- PROBLEM REQUIREMENTS -
The word "shoulder" occurs in some lines of the data. Return each such line.

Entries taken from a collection
○ ○ ○ ○

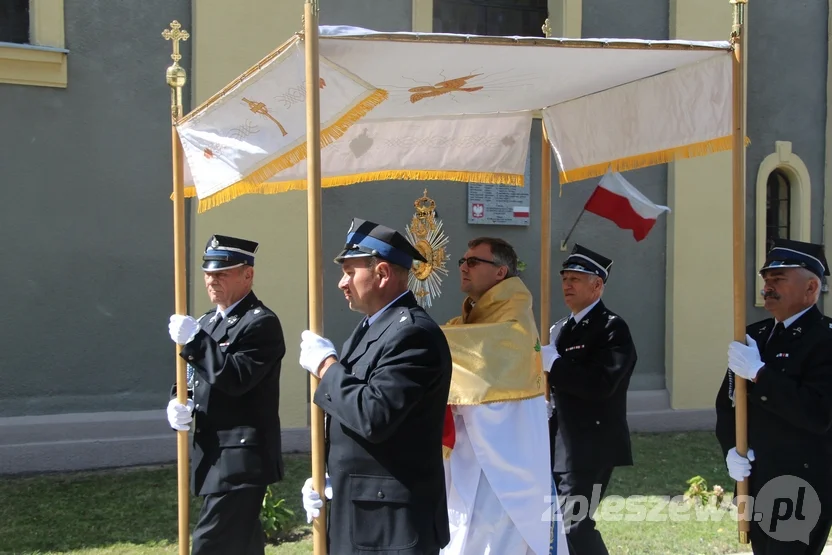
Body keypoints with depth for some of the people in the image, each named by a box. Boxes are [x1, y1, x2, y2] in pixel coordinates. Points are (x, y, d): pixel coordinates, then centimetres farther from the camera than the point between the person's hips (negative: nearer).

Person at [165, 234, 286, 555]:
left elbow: (235, 379, -24)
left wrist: (195, 339, -24)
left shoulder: (261, 323, -12)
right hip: (213, 454, 9)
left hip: (241, 457, -9)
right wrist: (179, 404, -2)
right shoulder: (208, 322, 16)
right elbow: (196, 381, 19)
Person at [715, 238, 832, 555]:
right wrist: (730, 448, -5)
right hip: (756, 483, 7)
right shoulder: (755, 335, 10)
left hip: (800, 489, -7)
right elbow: (727, 400, 13)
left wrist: (758, 373, -25)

○ ○ ○ ○

- ANSWER FOR THIS EXERCISE -
left shoulder: (261, 323, -12)
right shoulder: (208, 322, 16)
right shoulder: (755, 335, 10)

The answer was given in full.